RECORDS FOR THE EXERCISE section start

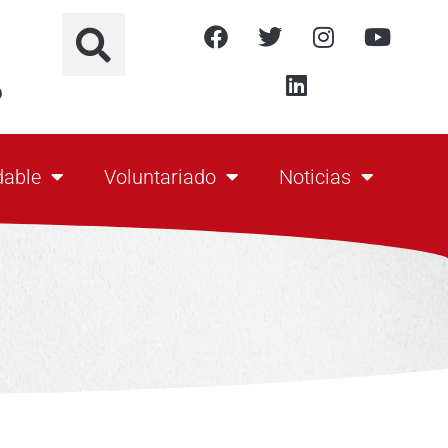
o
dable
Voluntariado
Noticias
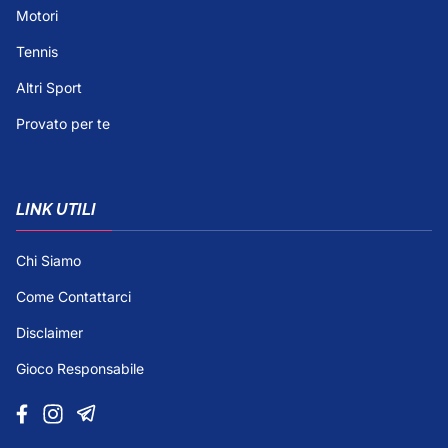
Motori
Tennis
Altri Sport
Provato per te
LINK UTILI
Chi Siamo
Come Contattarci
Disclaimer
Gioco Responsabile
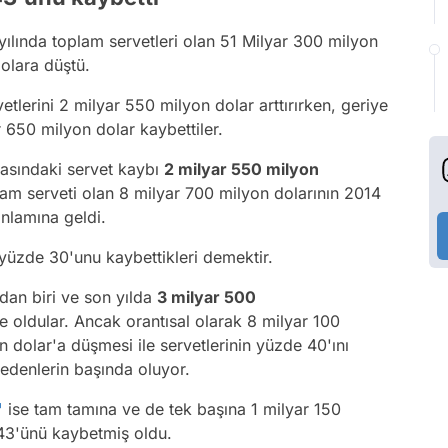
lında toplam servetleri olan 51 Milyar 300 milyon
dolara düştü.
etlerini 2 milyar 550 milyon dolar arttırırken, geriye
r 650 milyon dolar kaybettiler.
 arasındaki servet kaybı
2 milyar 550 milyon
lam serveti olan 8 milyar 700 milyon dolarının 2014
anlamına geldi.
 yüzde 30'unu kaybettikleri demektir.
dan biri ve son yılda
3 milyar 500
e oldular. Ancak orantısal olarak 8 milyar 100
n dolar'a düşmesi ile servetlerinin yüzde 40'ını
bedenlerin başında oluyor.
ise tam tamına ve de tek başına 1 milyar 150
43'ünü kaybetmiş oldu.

RECORDS FOR THE EXERCISE section end
RECORDS FOR THE EXERCISE section start

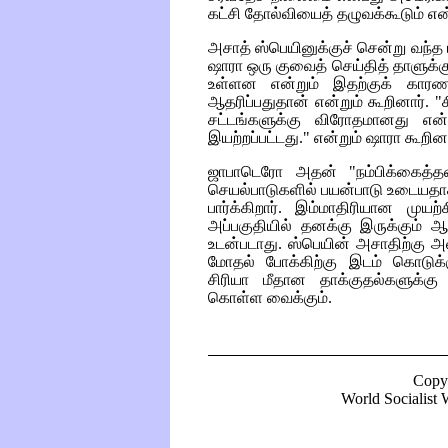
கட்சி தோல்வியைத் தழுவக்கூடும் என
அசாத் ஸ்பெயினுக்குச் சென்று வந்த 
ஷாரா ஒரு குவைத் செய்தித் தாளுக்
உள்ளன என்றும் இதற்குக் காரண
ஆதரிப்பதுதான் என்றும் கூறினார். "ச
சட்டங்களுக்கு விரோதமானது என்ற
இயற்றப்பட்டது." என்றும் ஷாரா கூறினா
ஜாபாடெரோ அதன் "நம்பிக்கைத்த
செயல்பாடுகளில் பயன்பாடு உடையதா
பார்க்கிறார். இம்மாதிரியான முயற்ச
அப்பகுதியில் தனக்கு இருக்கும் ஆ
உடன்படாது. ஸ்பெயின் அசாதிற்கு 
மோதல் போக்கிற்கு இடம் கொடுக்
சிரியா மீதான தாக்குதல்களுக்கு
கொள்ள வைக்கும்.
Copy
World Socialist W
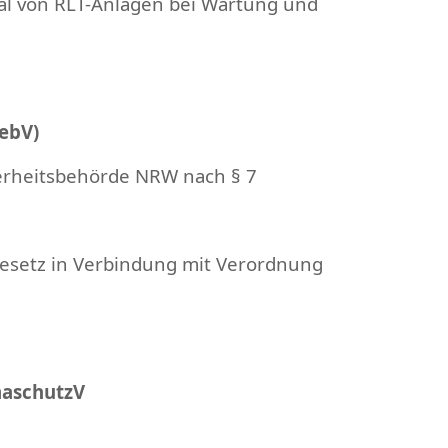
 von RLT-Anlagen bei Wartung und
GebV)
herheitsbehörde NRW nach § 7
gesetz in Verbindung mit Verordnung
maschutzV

RECORDS FOR THE EXERCISE section end

• _INSTRUCTION_
Reproduce the lines above, beginning at the line with "ise tam tamına ve de tek başına 1 milyar 150" and stopping after the line with "43'ünü kaybetmiş oldu.", exactly as they are.

• _ANSWER BOX_
ise tam tamına ve de tek başına 1 milyar 150
43'ünü kaybetmiş oldu.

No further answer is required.